Deconstructing the Mechanics of Radical Engagement
Author: Alison Wyrick-Mendoza
I’ve never heard someone say, “Man, I wish there was another slide.”
Before reading on, watch a bit of this video.
As a former corporate executive, I have sat in countless boardrooms watching millions of dollars in salary get wasted as eyes glazed over during slide 43 of a quarterly review. As an actor, I have stood on stages and understood viscerally that connection is the only currency that matters.
Now, as a communications consultant, I operate at the intersection of those two realities.
This is why I am vocal about my disdain for the standard PowerPoint default, and why I developed Outlook Lab’s SLIDE DETOX exercise for my clients.
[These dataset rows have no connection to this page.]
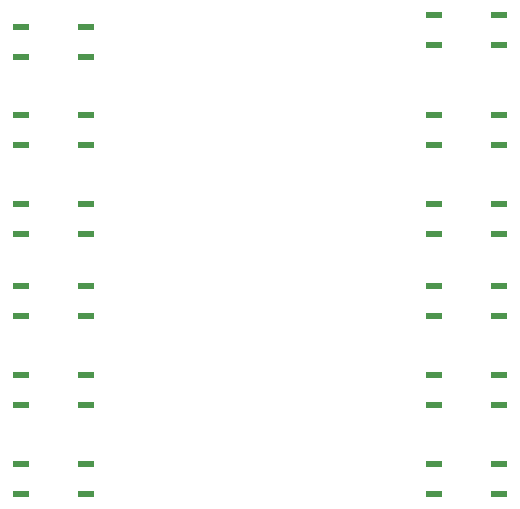
<source format=gbr>
G04 #@! TF.FileFunction,Paste,Top*
%FSLAX46Y46*%
G04 Gerber Fmt 4.6, Leading zero omitted, Abs format (unit mm)*
G04 Created by KiCad (PCBNEW 4.0.2-stable) date 30/01/2018 13:09:08*
%MOMM*%
G01*
G04 APERTURE LIST*
%ADD10C,0.100000*%
%ADD11R,1.450000X0.550000*%
G04 APERTURE END LIST*
D10*
D11*
X104250000Y-68730000D03*
X104250000Y-71270000D03*
X109750000Y-71270000D03*
X109750000Y-68730000D03*
X104250000Y-61230000D03*
X104250000Y-63770000D03*
X109750000Y-63770000D03*
X109750000Y-61230000D03*
X104250000Y-53730000D03*
X104250000Y-56270000D03*
X109750000Y-56270000D03*
X109750000Y-53730000D03*
X139250000Y-68730000D03*
X139250000Y-71270000D03*
X144750000Y-71270000D03*
X144750000Y-68730000D03*
X139250000Y-61230000D03*
X139250000Y-63770000D03*
X144750000Y-63770000D03*
X144750000Y-61230000D03*
X139250000Y-52730000D03*
X139250000Y-55270000D03*
X144750000Y-55270000D03*
X144750000Y-52730000D03*
X139250000Y-75730000D03*
X139250000Y-78270000D03*
X144750000Y-78270000D03*
X144750000Y-75730000D03*
X139250000Y-90730000D03*
X139250000Y-93270000D03*
X144750000Y-93270000D03*
X144750000Y-90730000D03*
X139250000Y-83230000D03*
X139250000Y-85770000D03*
X144750000Y-85770000D03*
X144750000Y-83230000D03*
X104250000Y-83230000D03*
X104250000Y-85770000D03*
X109750000Y-85770000D03*
X109750000Y-83230000D03*
X104250000Y-75730000D03*
X104250000Y-78270000D03*
X109750000Y-78270000D03*
X109750000Y-75730000D03*
X104250000Y-90730000D03*
X104250000Y-93270000D03*
X109750000Y-93270000D03*
X109750000Y-90730000D03*
M02*

</source>
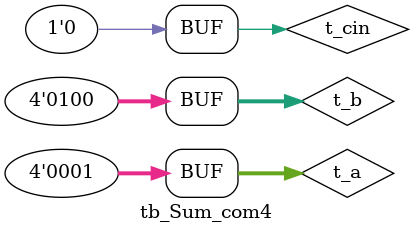
<source format=v>
`timescale 1ns / 1ns

module tb_Sum_com4;

	reg [3:0] t_a;
	reg [3:0] t_b;
        reg t_cin;

	wire [4:0] t_sum;
	wire t_cout;

	
	Sum_com4 uut (
		.a(t_a), 
		.b(t_b),  
                .cin(t_cin),
		.sum(t_sum[3:0]), 
		.cout(t_sum[4])
	);

	initial 
begin
		
	t_a = 4'd10;
	t_b = 4'd1;
	t_cin = 1'd0;	
	#100;
        
		
	t_a = 4'd6;
	t_b = 4'd2;
	#100;
		
				
	t_a = 4'd7;
	t_b = 4'd7;
	#100;
		
				
	t_a = 4'd5;
	t_b = 4'd3;
	#100;
		
				
	t_a = 4'd1;
	t_b = 4'd4;
	#100;

end
      
endmodule

</source>
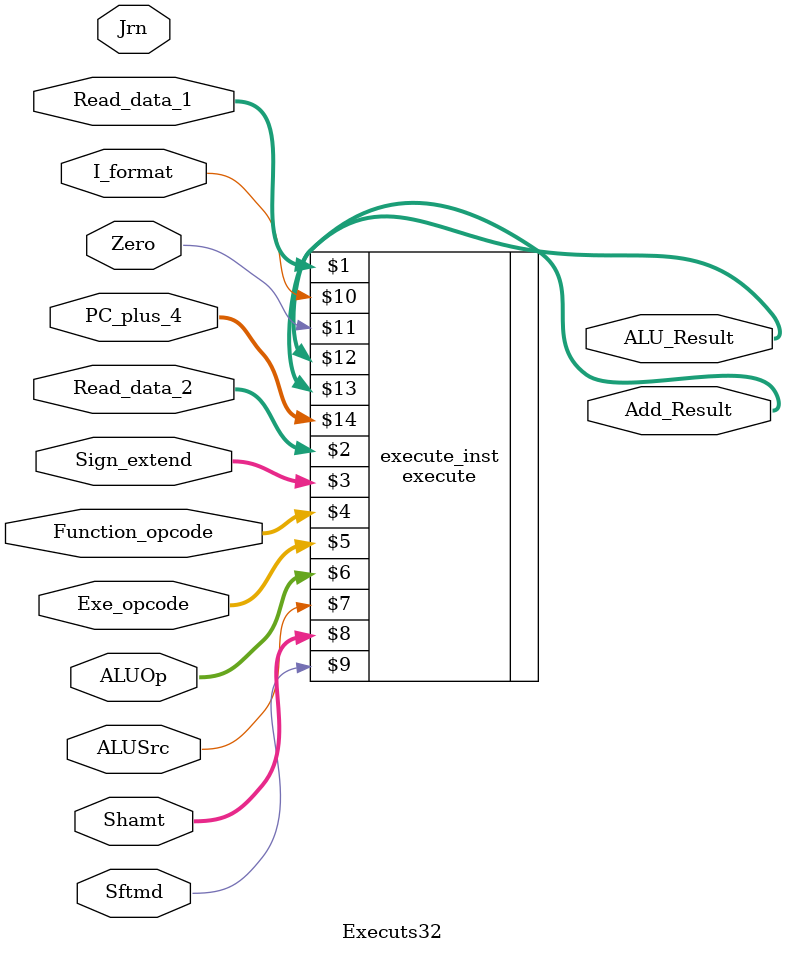
<source format=v>
module Executs32 (
    input[31:0]  Read_data_1,
    input[31:0]  Read_data_2,
    input[31:0]  Sign_extend,
    input[5:0]   Function_opcode,
    input[5:0]   Exe_opcode,
    input[1:0]   ALUOp,
    input[4:0]   Shamt,
    input        ALUSrc,
    input        I_format,
    input        Zero,
    input        Jrn,
    input        Sftmd,
    output[31:0] ALU_Result,
    output[31:0] Add_Result,
    input[31:0]  PC_plus_4
);

execute execute_inst(
    Read_data_1,
    Read_data_2,
    Sign_extend,
    Function_opcode,
    Exe_opcode,
    ALUOp,
    ALUSrc,
    Shamt,
    Sftmd,
    I_format,
    Zero,
    ALU_Result,
    Add_Result,
    PC_plus_4
);

endmodule
</source>
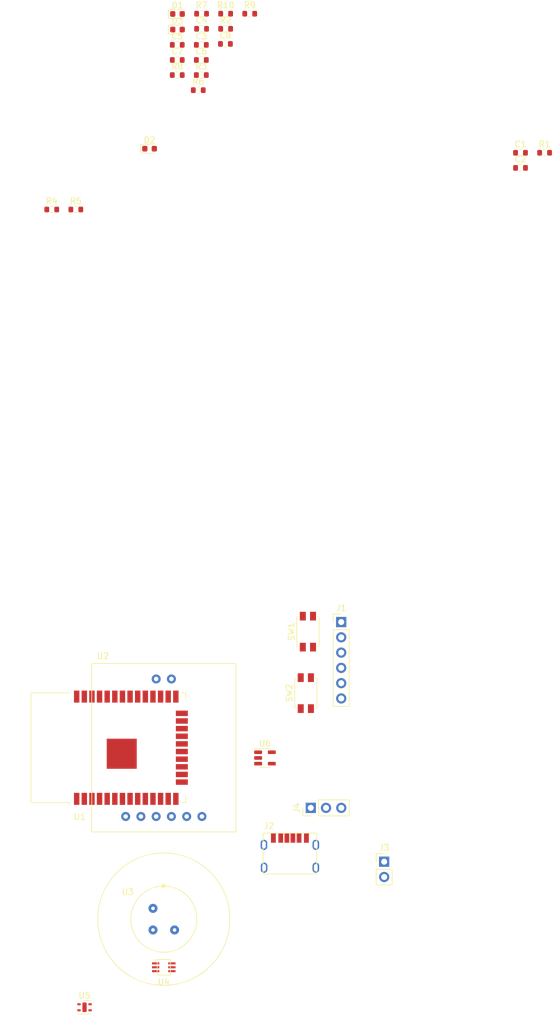
<source format=kicad_pcb>
(kicad_pcb (version 20211014) (generator pcbnew)

  (general
    (thickness 1.6)
  )

  (paper "A4")
  (layers
    (0 "F.Cu" signal)
    (31 "B.Cu" signal)
    (32 "B.Adhes" user "B.Adhesive")
    (33 "F.Adhes" user "F.Adhesive")
    (34 "B.Paste" user)
    (35 "F.Paste" user)
    (36 "B.SilkS" user "B.Silkscreen")
    (37 "F.SilkS" user "F.Silkscreen")
    (38 "B.Mask" user)
    (39 "F.Mask" user)
    (40 "Dwgs.User" user "User.Drawings")
    (41 "Cmts.User" user "User.Comments")
    (42 "Eco1.User" user "User.Eco1")
    (43 "Eco2.User" user "User.Eco2")
    (44 "Edge.Cuts" user)
    (45 "Margin" user)
    (46 "B.CrtYd" user "B.Courtyard")
    (47 "F.CrtYd" user "F.Courtyard")
    (48 "B.Fab" user)
    (49 "F.Fab" user)
    (50 "User.1" user)
    (51 "User.2" user)
    (52 "User.3" user)
    (53 "User.4" user)
    (54 "User.5" user)
    (55 "User.6" user)
    (56 "User.7" user)
    (57 "User.8" user)
    (58 "User.9" user)
  )

  (setup
    (pad_to_mask_clearance 0)
    (pcbplotparams
      (layerselection 0x00010fc_ffffffff)
      (disableapertmacros false)
      (usegerberextensions false)
      (usegerberattributes true)
      (usegerberadvancedattributes true)
      (creategerberjobfile true)
      (svguseinch false)
      (svgprecision 6)
      (excludeedgelayer true)
      (plotframeref false)
      (viasonmask false)
      (mode 1)
      (useauxorigin false)
      (hpglpennumber 1)
      (hpglpenspeed 20)
      (hpglpendiameter 15.000000)
      (dxfpolygonmode true)
      (dxfimperialunits true)
      (dxfusepcbnewfont true)
      (psnegative false)
      (psa4output false)
      (plotreference true)
      (plotvalue true)
      (plotinvisibletext false)
      (sketchpadsonfab false)
      (subtractmaskfromsilk false)
      (outputformat 1)
      (mirror false)
      (drillshape 1)
      (scaleselection 1)
      (outputdirectory "")
    )
  )

  (net 0 "")
  (net 1 "+3.3V")
  (net 2 "GND")
  (net 3 "Net-(C3-Pad1)")
  (net 4 "Net-(C6-Pad1)")
  (net 5 "+5V")
  (net 6 "Net-(D1-Pad2)")
  (net 7 "Net-(D2-Pad2)")
  (net 8 "Net-(D3-Pad2)")
  (net 9 "unconnected-(J1-Pad2)")
  (net 10 "Net-(J1-Pad4)")
  (net 11 "Net-(J1-Pad5)")
  (net 12 "unconnected-(J1-Pad6)")
  (net 13 "MOTION")
  (net 14 "SDA")
  (net 15 "SCL")
  (net 16 "Net-(J2-PadB5)")
  (net 17 "LED_BUILTIN")
  (net 18 "Net-(J2-PadA5)")
  (net 19 "unconnected-(U1-Pad4)")
  (net 20 "unconnected-(U1-Pad5)")
  (net 21 "unconnected-(U1-Pad6)")
  (net 22 "unconnected-(U1-Pad7)")
  (net 23 "unconnected-(U1-Pad8)")
  (net 24 "unconnected-(U1-Pad9)")
  (net 25 "unconnected-(U1-Pad10)")
  (net 26 "unconnected-(U1-Pad11)")
  (net 27 "unconnected-(U1-Pad12)")
  (net 28 "unconnected-(U1-Pad13)")
  (net 29 "unconnected-(U1-Pad14)")
  (net 30 "unconnected-(U1-Pad16)")
  (net 31 "unconnected-(U1-Pad17)")
  (net 32 "unconnected-(U1-Pad18)")
  (net 33 "unconnected-(U1-Pad19)")
  (net 34 "unconnected-(U1-Pad20)")
  (net 35 "unconnected-(U1-Pad21)")
  (net 36 "unconnected-(U1-Pad22)")
  (net 37 "unconnected-(U1-Pad23)")
  (net 38 "unconnected-(U1-Pad26)")
  (net 39 "unconnected-(U1-Pad27)")
  (net 40 "unconnected-(U1-Pad28)")
  (net 41 "unconnected-(U1-Pad29)")
  (net 42 "unconnected-(U1-Pad30)")
  (net 43 "unconnected-(U1-Pad31)")
  (net 44 "unconnected-(U1-Pad32)")
  (net 45 "unconnected-(U1-Pad37)")
  (net 46 "RADAR_TX")
  (net 47 "RADAR_RX")
  (net 48 "unconnected-(U2-Pad3)")
  (net 49 "PRESENCE")
  (net 50 "unconnected-(U2-Pad7)")
  (net 51 "unconnected-(U2-Pad8)")
  (net 52 "unconnected-(U4-Pad2)")
  (net 53 "unconnected-(U4-Pad4)")
  (net 54 "unconnected-(U6-Pad4)")
  (net 55 "Net-(J2-PadA9)")
  (net 56 "unconnected-(U5-Pad5)")
  (net 57 "Net-(J4-Pad3)")

  (footprint "My Footprints:ODFN-6" (layer "F.Cu") (at 151.5 112))

  (footprint "Resistor_SMD:R_0603_1608Metric" (layer "F.Cu") (at 136.85 -13.97))

  (footprint "Resistor_SMD:R_0603_1608Metric" (layer "F.Cu") (at 210.9 -20.89))

  (footprint "My Footprints:SEN0395" (layer "F.Cu") (at 151.5 75.5))

  (footprint "Connector_PinHeader_2.54mm:PinHeader_1x03_P2.54mm_Vertical" (layer "F.Cu") (at 175.975 85.5 90))

  (footprint "Button_Switch_SMD:SW_SPST_EVQP2" (layer "F.Cu") (at 175.5 56.2 90))

  (footprint "Resistor_SMD:R_0603_1608Metric" (layer "F.Cu") (at 161.8 -44.01))

  (footprint "Resistor_SMD:R_0603_1608Metric" (layer "F.Cu") (at 210.9 -23.4))

  (footprint "Resistor_SMD:R_0603_1608Metric" (layer "F.Cu") (at 214.91 -23.4))

  (footprint "Resistor_SMD:R_0603_1608Metric" (layer "F.Cu") (at 157.75 -38.83))

  (footprint "Resistor_SMD:R_0603_1608Metric" (layer "F.Cu") (at 153.74 -38.83))

  (footprint "Resistor_SMD:R_0603_1608Metric" (layer "F.Cu") (at 157.24 -33.81))

  (footprint "My Footprints:USB_C_Power" (layer "F.Cu") (at 172.5 89.695))

  (footprint "Resistor_SMD:R_0603_1608Metric" (layer "F.Cu") (at 165.81 -46.52))

  (footprint "Resistor_SMD:R_0603_1608Metric" (layer "F.Cu") (at 132.84 -13.97))

  (footprint "Connector_PinHeader_2.54mm:PinHeader_1x06_P2.54mm_Vertical" (layer "F.Cu") (at 181.045 54.61))

  (footprint "Resistor_SMD:R_0603_1608Metric" (layer "F.Cu") (at 157.75 -41.34))

  (footprint "Package_TO_SOT_SMD:SOT-23-5" (layer "F.Cu") (at 168.35 77.2))

  (footprint "Resistor_SMD:R_0603_1608Metric" (layer "F.Cu") (at 157.79 -46.52))

  (footprint "Resistor_SMD:R_0603_1608Metric" (layer "F.Cu") (at 153.74 -36.32))

  (footprint "My Footprints:EKMxxxxxxxxx" (layer "F.Cu") (at 151.5 104))

  (footprint "Resistor_SMD:R_0603_1608Metric" (layer "F.Cu") (at 153.74 -41.34))

  (footprint "Button_Switch_SMD:SW_SPST_EVQP2" (layer "F.Cu") (at 175.15 66.425 90))

  (footprint "RF_Module:ESP32-WROOM-32" (layer "F.Cu") (at 145.25 75.5 90))

  (footprint "Diode_SMD:D_0603_1608Metric" (layer "F.Cu") (at 153.78 -43.89))

  (footprint "Resistor_SMD:R_0603_1608Metric" (layer "F.Cu") (at 161.76 -41.5))

  (footprint "Diode_SMD:D_0603_1608Metric" (layer "F.Cu") (at 153.78 -46.48))

  (footprint "Resistor_SMD:R_0603_1608Metric" (layer "F.Cu") (at 157.75 -36.32))

  (footprint "Sensor_Humidity:Sensirion_DFN-4-1EP_2x2mm_P1mm_EP0.7x1.6mm" (layer "F.Cu") (at 138.3 118.65))

  (footprint "Resistor_SMD:R_0603_1608Metric" (layer "F.Cu") (at 161.8 -46.52))

  (footprint "Diode_SMD:D_0603_1608Metric" (layer "F.Cu") (at 149.13 -24.08))

  (footprint "Resistor_SMD:R_0603_1608Metric" (layer "F.Cu") (at 157.79 -44.01))

  (footprint "Connector_PinHeader_2.54mm:PinHeader_1x02_P2.54mm_Vertical" (layer "F.Cu") (at 188.2 94.45))

)

</source>
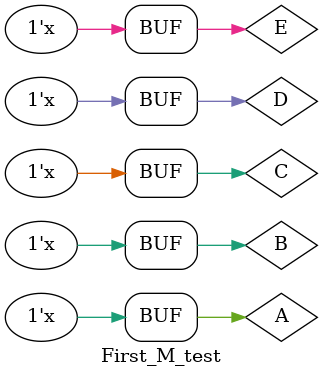
<source format=v>
`timescale 1ns / 1ps


module First_M_test(

    );
    reg A,B,C,D,E;
    wire F;
    First_M The_OUT(A,B,C,D,E,F);
//    initial
//    begin
//        A=0;B=0;C=0;D=0;E=0;         // init
//        #100;   A=0;B=0;C=0;D=0;E=1; // test1
//        #100;   A=0;B=0;C=0;D=1;E=1; // test2
//        #100;   A=1;B=0;C=0;D=0;E=0; // test3
//        #100;   A=1;B=1;C=0;D=0;E=0; // test4
//        #100;   A=1;B=1;C=1;D=0;E=0; // test5     
//    end
    initial {A,B,C,D,E} = 5'b0;
    always       // Ã»ÓÐÃô¸ÐÊÂ¼þÁÐ±í@£¬Ê¼ÖÕÖ´ÐÐ 
    begin
        #100;
        {A,B,C,D,E} = {A,B,C,D,E} + 1'b1;
    end
endmodule

</source>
We rely on slides as a crutch, forgetting that human connection is a biological process, not a typographic one.
A prime example of breaking this default is science writer John Bohannon’s TED talk, where he replaced his slide deck with the Black Label Movement dance troupe to explain complex scientific concepts.
It is easy to dismiss this as a "gimmick" or "TED theater." That would be a mistake.
If we strip away the artistry and analyze this solely from a technical communications perspective, Bohannon is executing a highly sophisticated hack of the audience’s cognitive processes. He isn't just entertaining; he is optimizing information transfer.
Here is a technical deconstruction of why the "kinetic deck" works, and the principles we must steal from it.
Weaponizing Pattern Interruption against Predictive Coding
The human brain is an efficiency engine designed for predictive coding. When an audience sees a projector screen light up in a meeting room, their brains unconsciously categorize the upcoming event as "low-threat, low-novelty." They begin to conserve metabolic energy. They zone out. They know the pattern: Header, Bullet, Bullet, Chart.
Bohannon utilizes a radical pattern interrupt. By introducing dancers into a lecture format, he shatters the brain’s predictive model. The amygdala signals a novelty event, forcing the prefrontal cortex into a state of heightened alertness. The audience cannot rely on their existing mental maps for a presentation, so they are forced to pay attention to build a new one.
You don't need dancers to do this, but you must disrupt the expected cadence of corporate communication if you want actual cognition to occur.
Leverage via Embodied Cognition
In both acting training and high-level communication theory, we study embodied cognition, which is the concept that many features of human cognition are shaped by aspects of the entire body.
Abstract concepts, particularly in science or complex business strategy (like "market fluidity," "organizational friction," or "accelerated growth"), are difficult for the brain to parse quickly when presented as static text. They are metaphorical concepts based on physical realities.
By using dancers to physicalize these metaphors, Bohannon taps into the audience’s mirror neuron system. When we watch a human body struggle against gravity or accelerate into a spin, parts of our own motor cortex fire sympathetically. We "feel" the data rather than just intellectually processing it. This creates a somatic anchor for the information, making retention significantly higher than decoding abstract symbols on a screen.
Mitigating the Split-Attention Effect
The greatest crime of the standard slide deck is its violation of Cognitive Load Theory, specifically the split-attention effect.
Humans possess limited working memory channels. When you present a text-heavy slide while speaking, you are forcing the audience’s auditory processor (listening to you) to compete with their visual processor (which is trying to "hear" the text on screen as they read it). The result is cognitive overload and a failure to encode either source effectively.
Bohannon’s dancers act as a "living infographic." Because they are purely visual/spatial—and not linguistic—they do not compete for the brain's phonological loop. The audience can listen to Bohannon’s complex verbal explanation while simultaneously processing the supporting visual movement without conflict.
The "Slide Detox" Imperative
The point of analyzing Bohannon isn't to suggest you bring interpretive dancers to your next Q3 earnings call. The point is to recognize that standard slide decks are often actively working against the biological realities of how humans process information.
In my SLIDE DETOX work, the goal is to strip away the crutches that allow speakers to be lazy communicators. When you remove the bullet points, you are forced to utilize the tools Bohannon mastered: narrative structure, physical presence, and kinetic energy.
Data doesn't speak for itself. It requires a human translator. If your translation tool—your slide deck—is creating static instead of clarity, it’s time to detox.